**Instructions for the task**
Do these statements agree with the comments below on odd things said to children? Answer yes or no to each, quoting the text's deciding words. (a) One commenter told a teen-aged son to use the shoulder if he couldn't drive in the middle of the road. (b) A child at school was told that pinecones are edible. (c) Colton was told that metal could be melted to make him a sword.

**Selected excerpt**
···

This one made me laugh. We have a few favorites:
‘You may NOT call your sister a lesbian at the finner table!’
‘If you don’t behave, you aren’t going to get to shave your Grandmother’s head when we get home.’
*heavy sigh* Never a dull moment…….!


I had to explain to a child at school the other day why pinecones aren't edible … And the difference between pinecones and ice cream cones.


That is funny. I\’ve actually had to do something similar myself. Thanks for sharing…..

Bonnie Stewart

To my teen-aged Asperger's son: "Go for the shoulder, if you can't drive in the middle of the road. You're less likely to side-swipe someone."

To my 5-yr-old severely autistic son, the day he began to talk. "Say "Match". "Say "Strike it!" I was going for dramatic. I had waited too long to let him slip away again.


Ha, this is a common joke in our family. One of our favorites from the past is "Jacob! Stop stirring the goldfish!"

My recent post On the Run


Patty stop licking/eating your barbies hair….


My son, Lincoln, has other medical needs to compliment his autism. We've found ourself saying, "Lincoln, no you can't push air into your g-tube." "Stop licking my socks." "No, you can't flush your brothers poop." :-/


I've said,
To students "Bricks are yucky. Don't lick the bricks."
"Put your clothes back on, you're at school. We wear clothes here."
"No! Don't drink that water! Toilet water is not for drinking!, I'll get you a cup of nice, clean water."
To another teacher, "Yes, his shoes are on the wrong feet. He likes them that way."
To my assistant: "Is that vomit in his hand? Why does he have vomit in his hand?"


With three boys–"Well, does he have a butter knife or a steak knife?"
My recent post Viri Pax


That's funny. We say things like "well, are you bleeding?"

Parenting is an adventure 🙂


That is too funny:) I told Colton not too long ago, "no we cannot melt metal to make a sword I am not a swordswoman" lol a cardboard sword with foil on it is just not good enough for him…


"Lucas, stop turning off the light when you leave the room!" (because the rest of us are still sitting here lol!)


my favorite was "Tyler don't lick the carpet!"


Been there….. I've said "Gavin, stop eating the carpet".

···

**Information shown**

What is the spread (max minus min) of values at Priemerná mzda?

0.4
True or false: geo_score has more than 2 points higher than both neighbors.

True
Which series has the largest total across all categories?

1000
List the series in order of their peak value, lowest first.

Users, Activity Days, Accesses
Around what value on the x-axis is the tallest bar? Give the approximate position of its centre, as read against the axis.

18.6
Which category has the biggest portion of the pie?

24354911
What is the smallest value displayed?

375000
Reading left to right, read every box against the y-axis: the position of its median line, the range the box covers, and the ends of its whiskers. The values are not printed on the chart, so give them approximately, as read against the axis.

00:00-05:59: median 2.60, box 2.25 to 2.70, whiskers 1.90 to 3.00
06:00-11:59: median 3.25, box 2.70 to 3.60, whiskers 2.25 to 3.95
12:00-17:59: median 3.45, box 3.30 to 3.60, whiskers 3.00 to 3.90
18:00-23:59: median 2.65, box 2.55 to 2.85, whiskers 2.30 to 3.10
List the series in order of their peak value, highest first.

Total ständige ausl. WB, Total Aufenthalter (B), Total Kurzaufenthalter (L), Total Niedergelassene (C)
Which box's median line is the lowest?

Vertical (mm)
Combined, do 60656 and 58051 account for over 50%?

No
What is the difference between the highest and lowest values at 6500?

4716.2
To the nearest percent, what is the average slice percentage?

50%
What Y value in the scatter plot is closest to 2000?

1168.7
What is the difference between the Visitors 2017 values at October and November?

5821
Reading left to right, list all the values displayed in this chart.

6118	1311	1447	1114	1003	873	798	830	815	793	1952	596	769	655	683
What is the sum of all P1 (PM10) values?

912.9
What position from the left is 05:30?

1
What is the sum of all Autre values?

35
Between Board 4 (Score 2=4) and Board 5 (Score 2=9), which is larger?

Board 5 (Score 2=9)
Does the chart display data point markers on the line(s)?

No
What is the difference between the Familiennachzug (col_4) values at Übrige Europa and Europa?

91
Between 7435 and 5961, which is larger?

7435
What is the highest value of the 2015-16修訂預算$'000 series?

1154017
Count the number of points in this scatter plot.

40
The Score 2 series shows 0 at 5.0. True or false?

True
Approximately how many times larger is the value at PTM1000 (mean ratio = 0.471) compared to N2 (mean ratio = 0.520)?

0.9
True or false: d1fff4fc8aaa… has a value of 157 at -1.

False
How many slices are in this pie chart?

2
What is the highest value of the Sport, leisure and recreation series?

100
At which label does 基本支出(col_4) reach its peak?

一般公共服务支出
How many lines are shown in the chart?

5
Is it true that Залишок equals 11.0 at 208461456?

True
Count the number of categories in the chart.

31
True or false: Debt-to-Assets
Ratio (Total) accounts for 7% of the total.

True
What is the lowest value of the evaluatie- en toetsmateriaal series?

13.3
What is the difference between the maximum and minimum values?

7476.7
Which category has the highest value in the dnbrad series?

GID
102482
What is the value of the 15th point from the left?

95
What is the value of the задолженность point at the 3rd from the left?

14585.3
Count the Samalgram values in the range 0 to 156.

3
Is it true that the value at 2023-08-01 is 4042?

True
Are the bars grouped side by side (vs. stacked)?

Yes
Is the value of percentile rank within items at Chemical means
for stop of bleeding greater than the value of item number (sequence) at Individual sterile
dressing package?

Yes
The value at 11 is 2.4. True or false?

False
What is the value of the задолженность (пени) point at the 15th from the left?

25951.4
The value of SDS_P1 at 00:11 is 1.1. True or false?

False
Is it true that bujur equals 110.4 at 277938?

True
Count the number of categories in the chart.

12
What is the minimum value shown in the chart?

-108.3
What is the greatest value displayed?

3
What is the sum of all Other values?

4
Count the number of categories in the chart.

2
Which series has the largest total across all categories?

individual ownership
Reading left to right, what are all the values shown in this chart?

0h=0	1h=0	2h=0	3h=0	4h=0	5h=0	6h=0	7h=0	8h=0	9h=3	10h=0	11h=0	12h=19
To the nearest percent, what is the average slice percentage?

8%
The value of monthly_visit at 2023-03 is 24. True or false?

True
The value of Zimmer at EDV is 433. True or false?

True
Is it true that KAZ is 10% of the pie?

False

···

**Answer box**
(a) Yes: "Go for the shoulder, if you can't drive in the middle of the road."
(b) No: "I had to explain to a child at school the other day why pinecones aren't edible"
(c) No: "no we cannot melt metal to make a sword"